This cover reeks of poor life decisions.
PUBLISHER: Parker Brothers
DEVELOPER: Utopia Software
RELEASE DATE: 06/1989 – (US)
King’s Quest: Quest for the Crown wasn’t the only antiquated computer port making the Master System rounds back in ’89. Montezuma’s Revenge – an early pre-Super Mario Bros. platformer – was ported also, after first being released in 1984 for Apple II, Commodore 64, etc. Presumably, Parker Brothers – who published both Montezuma and King’s Quest for Master System – did so because the games were easy/cheap to port. But was any Master System gamer fiendin’ for some old computer games? Far be it from me to speak for those who owned the console in 1989, but surely they would have preferred games that could compete with the NES and not make the Master System they purchased look like a fool’s investment?
Ya don’t say.
You play as Panama Joe, an explorer with a pitiful stomach condition and a thinning crop of hair. Joe explores a 100-screen pyramid, not once, not twice, but up to eleven times, depending on how much you enjoy rummaging through old tombs. At the beginning of the game, you’re asked to choose your level of difficulty. While you can only choose up to level 6 at the beginning, if you beat 6, level 7 opens, then 8, etc. Level 1 is the gentlest iteration, even going so far as to block off sections of the pyramid. But by Level 3, the entire pyramid is on display, ready for you to explore, get lost, step in snake crap, etc. Even on level 1, though, the pyramid doesn’t take many screens before it gets fierce. Disappearing/reappearing floors, conveyor belts, bats that whisk you off the screen, rolling skeleton heads, ropes that burn underneath you, and flame pits are just some of the terrors that await Joe.
Is that torch really worth it?
But what’s the point of all this exploring? Why, treasure, of course. Treasure which turns into points which turns into extra lives. And keys. Lots of multi-colored keys, a la the SG-1000 classic The Castle. Each room is a series of platforming obstacles that prevent you from collecting said keys to open more doors to more rooms to more treasure to more keys and oh my I got the panama sweats. In both structure and design, the game is exactly like The Castle. Or, rather, The Castle is exactly like Montezuma’s Revenge, as the former released two years after the latter.

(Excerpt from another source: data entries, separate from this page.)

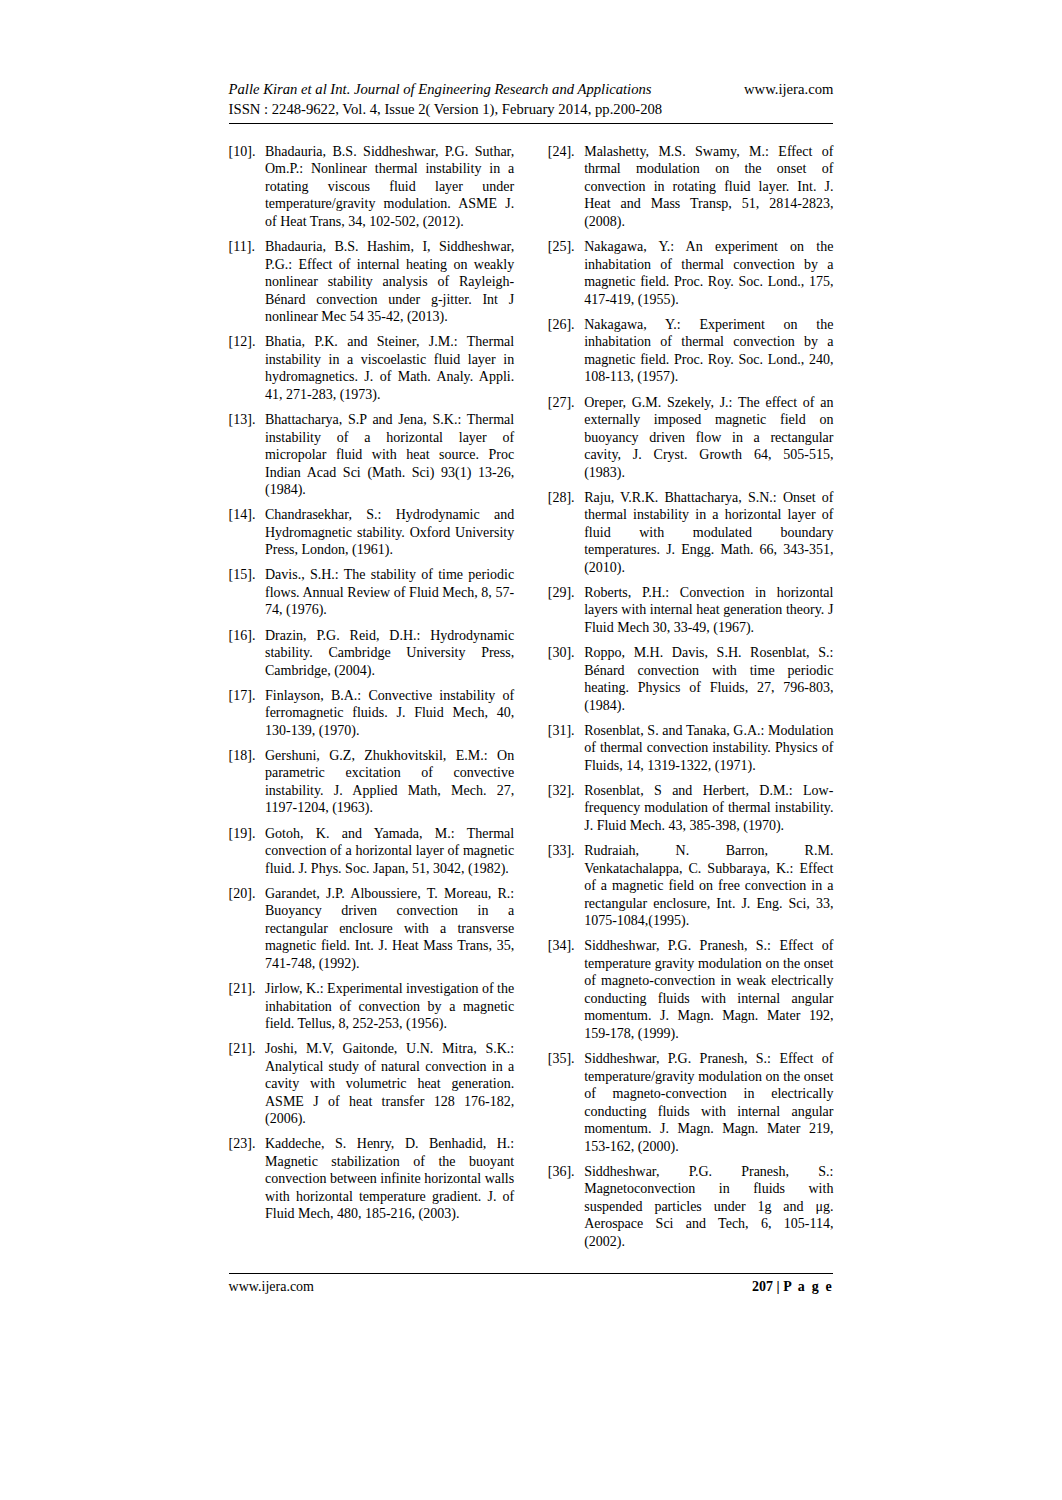www.ijera.com Palle Kiran et al Int. Journal of Engineering Research and Applications
ISSN : 2248-9622, Vol. 4, Issue 2( Version 1), February 2014, pp.200-208
[10]. Bhadauria, B.S. Siddheshwar, P.G. Suthar, Om.P.: Nonlinear thermal instability in a rotating viscous fluid layer under temperature/gravity modulation. ASME J. of Heat Trans, 34, 102-502, (2012).
[11]. Bhadauria, B.S. Hashim, I, Siddheshwar, P.G.: Effect of internal heating on weakly nonlinear stability analysis of Rayleigh-Bénard convection under g-jitter. Int J nonlinear Mec 54 35-42, (2013).
[12]. Bhatia, P.K. and Steiner, J.M.: Thermal instability in a viscoelastic fluid layer in hydromagnetics. J. of Math. Analy. Appli. 41, 271-283, (1973).
[13]. Bhattacharya, S.P and Jena, S.K.: Thermal instability of a horizontal layer of micropolar fluid with heat source. Proc Indian Acad Sci (Math. Sci) 93(1) 13-26, (1984).
[14]. Chandrasekhar, S.: Hydrodynamic and Hydromagnetic stability. Oxford University Press, London, (1961).
[15]. Davis., S.H.: The stability of time periodic flows. Annual Review of Fluid Mech, 8, 57-74, (1976).
[16]. Drazin, P.G. Reid, D.H.: Hydrodynamic stability. Cambridge University Press, Cambridge, (2004).
[17]. Finlayson, B.A.: Convective instability of ferromagnetic fluids. J. Fluid Mech, 40, 130-139, (1970).
[18]. Gershuni, G.Z, Zhukhovitskil, E.M.: On parametric excitation of convective instability. J. Applied Math, Mech. 27, 1197-1204, (1963).
[19]. Gotoh, K. and Yamada, M.: Thermal convection of a horizontal layer of magnetic fluid. J. Phys. Soc. Japan, 51, 3042, (1982).
[20]. Garandet, J.P. Alboussiere, T. Moreau, R.: Buoyancy driven convection in a rectangular enclosure with a transverse magnetic field. Int. J. Heat Mass Trans, 35, 741-748, (1992).
[21]. Jirlow, K.: Experimental investigation of the inhabitation of convection by a magnetic field. Tellus, 8, 252-253, (1956).
[21]. Joshi, M.V, Gaitonde, U.N. Mitra, S.K.: Analytical study of natural convection in a cavity with volumetric heat generation. ASME J of heat transfer 128 176-182, (2006).
[23]. Kaddeche, S. Henry, D. Benhadid, H.: Magnetic stabilization of the buoyant convection between infinite horizontal walls with horizontal temperature gradient. J. of Fluid Mech, 480, 185-216, (2003).
[24]. Malashetty, M.S. Swamy, M.: Effect of thrmal modulation on the onset of convection in rotating fluid layer. Int. J. Heat and Mass Transp, 51, 2814-2823, (2008).
[25]. Nakagawa, Y.: An experiment on the inhabitation of thermal convection by a magnetic field. Proc. Roy. Soc. Lond., 175, 417-419, (1955).
[26]. Nakagawa, Y.: Experiment on the inhabitation of thermal convection by a magnetic field. Proc. Roy. Soc. Lond., 240, 108-113, (1957).
[27]. Oreper, G.M. Szekely, J.: The effect of an externally imposed magnetic field on buoyancy driven flow in a rectangular cavity, J. Cryst. Growth 64, 505-515, (1983).
[28]. Raju, V.R.K. Bhattacharya, S.N.: Onset of thermal instability in a horizontal layer of fluid with modulated boundary temperatures. J. Engg. Math. 66, 343-351, (2010).
[29]. Roberts, P.H.: Convection in horizontal layers with internal heat generation theory. J Fluid Mech 30, 33-49, (1967).
[30]. Roppo, M.H. Davis, S.H. Rosenblat, S.: Bénard convection with time periodic heating. Physics of Fluids, 27, 796-803, (1984).
[31]. Rosenblat, S. and Tanaka, G.A.: Modulation of thermal convection instability. Physics of Fluids, 14, 1319-1322, (1971).
[32]. Rosenblat, S and Herbert, D.M.: Low-frequency modulation of thermal instability. J. Fluid Mech. 43, 385-398, (1970).
[33]. Rudraiah, N. Barron, R.M. Venkatachalappa, C. Subbaraya, K.: Effect of a magnetic field on free convection in a rectangular enclosure, Int. J. Eng. Sci, 33, 1075-1084,(1995).
[34]. Siddheshwar, P.G. Pranesh, S.: Effect of temperature gravity modulation on the onset of magneto-convection in weak electrically conducting fluids with internal angular momentum. J. Magn. Magn. Mater 192, 159-178, (1999).
[35]. Siddheshwar, P.G. Pranesh, S.: Effect of temperature/gravity modulation on the onset of magneto-convection in electrically conducting fluids with internal angular momentum. J. Magn. Magn. Mater 219, 153-162, (2000).
[36]. Siddheshwar, P.G. Pranesh, S.: Magnetoconvection in fluids with suspended particles under 1g and μg. Aerospace Sci and Tech, 6, 105-114, (2002).
www.ijera.com 207 | P a g e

“This Old Pyramid” featuring your hosts, Panama Joe and The Hiss Twins.
I loved exploring the rooms of The Castle, but I’m not too fond of ol’ Panama Joe’s antics. Like other early platforming heroes – Mario in Donkey Kong, Spelunker in Spelunker – Joe can’t withstand a fall of more than a centimeter (I’m slightly exaggerating, but not by much). And while this sort of weakness was acceptable in 1984, Mario’s god-like jumping powers in Super Mario Bros – these that by allowed him to jump as high as he liked with zero consequences upon landing – changed the platforming game forever. Considering that, in the Master System port, Parker Brothers added new elements to the higher levels, included text descriptions with each level, and gave the graphics an 8-bit spit shine, you’d think they might offer even a little leeway with the jumps. But no, Joe’s as lame as he ever was, and the port is all the worse for it.
Oh, the long and wasted years.
The innumerable deaths (thanks to Joe’s inability to fall properly) kill this game for me. But if you have a soft spot for Montezuma’s Revenge, the Master System version is the way to go. The pyramid’s eleven levels are plentiful, the rooms and puzzles are well-crafted, and the additional content is a nice change for those who’d played the game already on the computer. Do you like exploring inessential new versions of old games? Montezuma’s Revenge is for you. I, however, would rather play just about anything else.